I hadn’t realised that it was based on Cervantes. There’s an authenticity about the Spanish setting that’s created simply by Niki Turner’s costumes and Paul Englishby’s music. It has a passionate Andalusian feel and is staged with great pace.  Cardenio’s delay in obtaining his father’s approval to marry Luscinda means the Duke’s youngest son Fernando makes a move on her (but only after he’s slept with – raped? –  farmer’s daughter Dorotea). Thinking Luscinda has betrayed him, Cardenio disappears into the mountains for his King Lear moment. Fortunately, Dorotea searches for and finds him in order to pursue her claim against Fernando based on the fact that their sexual congress constitutes marriage and his marriage to Luscina is therefore invalid. It’s a good story and I’m now more disposed to believe Shakespeare was involved.

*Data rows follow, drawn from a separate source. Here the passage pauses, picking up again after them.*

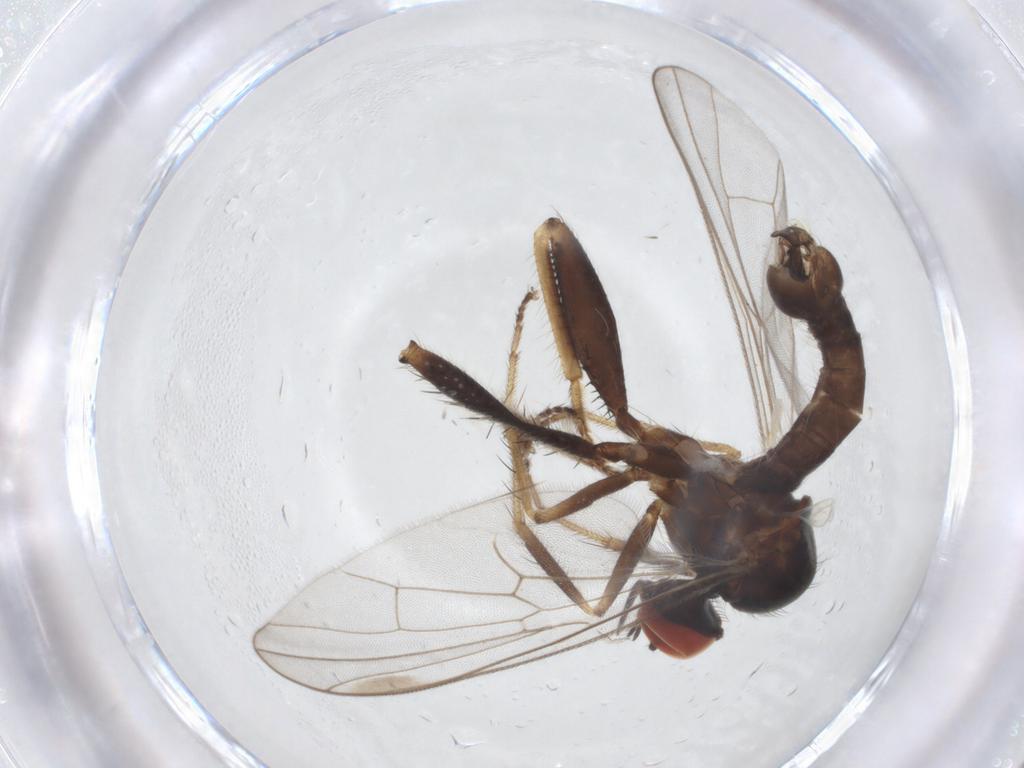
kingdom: Animalia
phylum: Arthropoda
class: Insecta
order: Diptera
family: Hybotidae
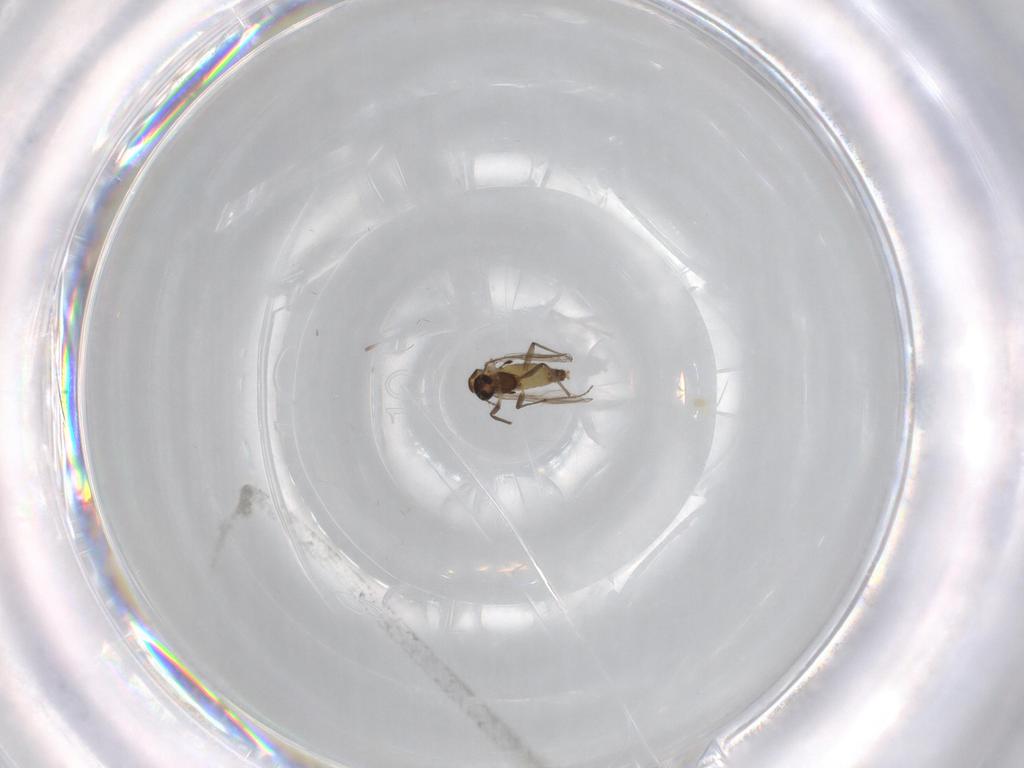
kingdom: Animalia
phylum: Arthropoda
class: Insecta
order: Diptera
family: Chironomidae
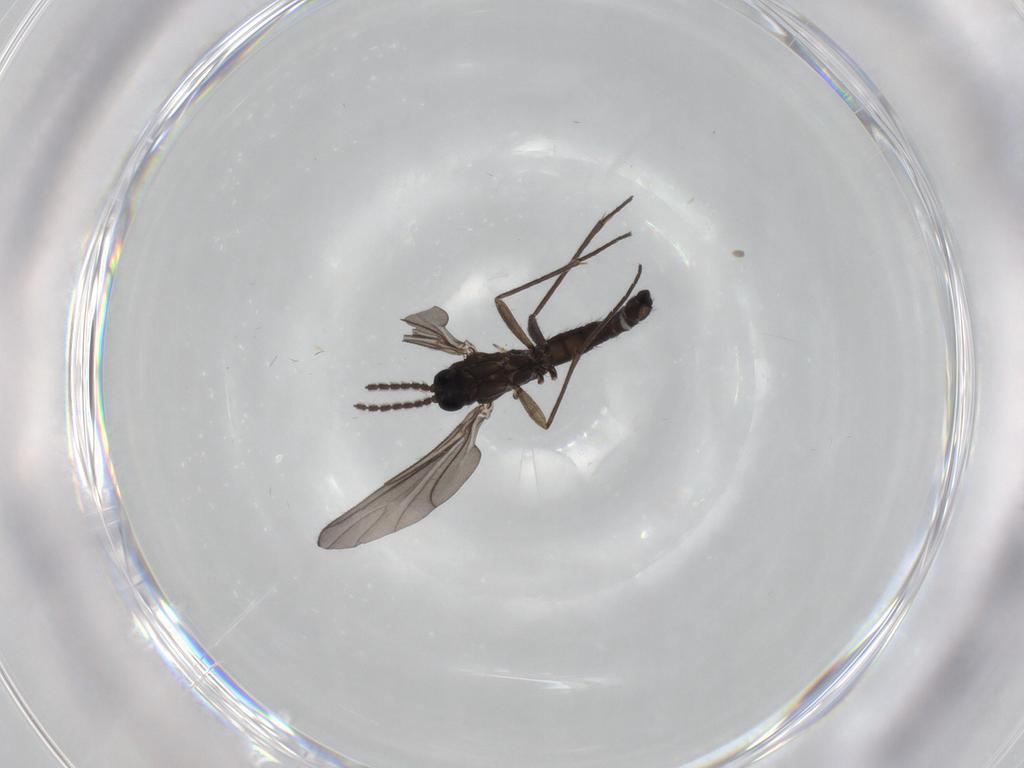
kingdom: Animalia
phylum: Arthropoda
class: Insecta
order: Diptera
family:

Oliver Rix makes an impressive professional debut as Cardenio. It’s easy to dislike Fernando as played oilily by an excellent Alex Hassell. Both Lucy Briggs-Owen and Pippa Nixon impress as the girls, as do a trio of dad’s – Nicholas Day and Christopher’s Ettridge and Godwin. The Swan is the perfect intimate space for this play; on this occasion with the bonus of fireworks and a superb coup de theatre involving a coffin!

Whether it is or it isn’t, it’s well worth seeing for what it is – a very good pay well staged and performed.